▶ _Saved entries_

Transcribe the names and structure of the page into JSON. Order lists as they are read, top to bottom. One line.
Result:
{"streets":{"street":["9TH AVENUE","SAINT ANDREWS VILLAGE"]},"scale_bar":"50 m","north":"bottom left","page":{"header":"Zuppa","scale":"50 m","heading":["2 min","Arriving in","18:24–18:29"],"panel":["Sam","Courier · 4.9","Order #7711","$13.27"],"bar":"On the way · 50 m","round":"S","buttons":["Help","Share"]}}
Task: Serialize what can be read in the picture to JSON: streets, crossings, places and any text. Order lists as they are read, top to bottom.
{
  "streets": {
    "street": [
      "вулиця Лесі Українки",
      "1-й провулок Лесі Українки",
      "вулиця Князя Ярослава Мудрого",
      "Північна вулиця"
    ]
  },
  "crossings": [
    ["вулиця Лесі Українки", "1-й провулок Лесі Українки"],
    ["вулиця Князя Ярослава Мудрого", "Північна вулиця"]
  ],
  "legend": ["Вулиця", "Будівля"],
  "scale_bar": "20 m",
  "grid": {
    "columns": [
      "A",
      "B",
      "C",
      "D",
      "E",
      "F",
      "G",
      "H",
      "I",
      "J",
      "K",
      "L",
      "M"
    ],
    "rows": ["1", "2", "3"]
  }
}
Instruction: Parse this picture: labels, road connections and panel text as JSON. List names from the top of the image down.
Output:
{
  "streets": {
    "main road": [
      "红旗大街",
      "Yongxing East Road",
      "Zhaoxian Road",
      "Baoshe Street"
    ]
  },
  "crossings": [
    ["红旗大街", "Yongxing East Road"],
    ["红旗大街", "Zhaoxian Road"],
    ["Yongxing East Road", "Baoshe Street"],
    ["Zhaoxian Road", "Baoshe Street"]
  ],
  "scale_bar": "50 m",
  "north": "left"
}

▶ _Problem statement_
Repeat each record exactly. Omit nothing.

▶ _Exercise response_
Transcribe the names and structure of the page into JSON. Order lists as they are read, top to bottom. One line.
Result:
{"streets":{"street":["9TH AVENUE","SAINT ANDREWS VILLAGE"]},"scale_bar":"50 m","north":"bottom left","page":{"header":"Zuppa","scale":"50 m","heading":["2 min","Arriving in","18:24–18:29"],"panel":["Sam","Courier · 4.9","Order #7711","$13.27"],"bar":"On the way · 50 m","round":"S","buttons":["Help","Share"]}}
Task: Serialize what can be read in the picture to JSON: streets, crossings, places and any text. Order lists as they are read, top to bottom.
{
  "streets": {
    "street": [
      "вулиця Лесі Українки",
      "1-й провулок Лесі Українки",
      "вулиця Князя Ярослава Мудрого",
      "Північна вулиця"
    ]
  },
  "crossings": [
    ["вулиця Лесі Українки", "1-й провулок Лесі Українки"],
    ["вулиця Князя Ярослава Мудрого", "Північна вулиця"]
  ],
  "legend": ["Вулиця", "Будівля"],
  "scale_bar": "20 m",
  "grid": {
    "columns": [
      "A",
      "B",
      "C",
      "D",
      "E",
      "F",
      "G",
      "H",
      "I",
      "J",
      "K",
      "L",
      "M"
    ],
    "rows": ["1", "2", "3"]
  }
}
Instruction: Parse this picture: labels, road connections and panel text as JSON. List names from the top of the image down.
Output:
{
  "streets": {
    "main road": [
      "红旗大街",
      "Yongxing East Road",
      "Zhaoxian Road",
      "Baoshe Street"
    ]
  },
  "crossings": [
    ["红旗大街", "Yongxing East Road"],
    ["红旗大街", "Zhaoxian Road"],
    ["Yongxing East Road", "Baoshe Street"],
    ["Zhaoxian Road", "Baoshe Street"]
  ],
  "scale_bar": "50 m",
  "north": "left"
}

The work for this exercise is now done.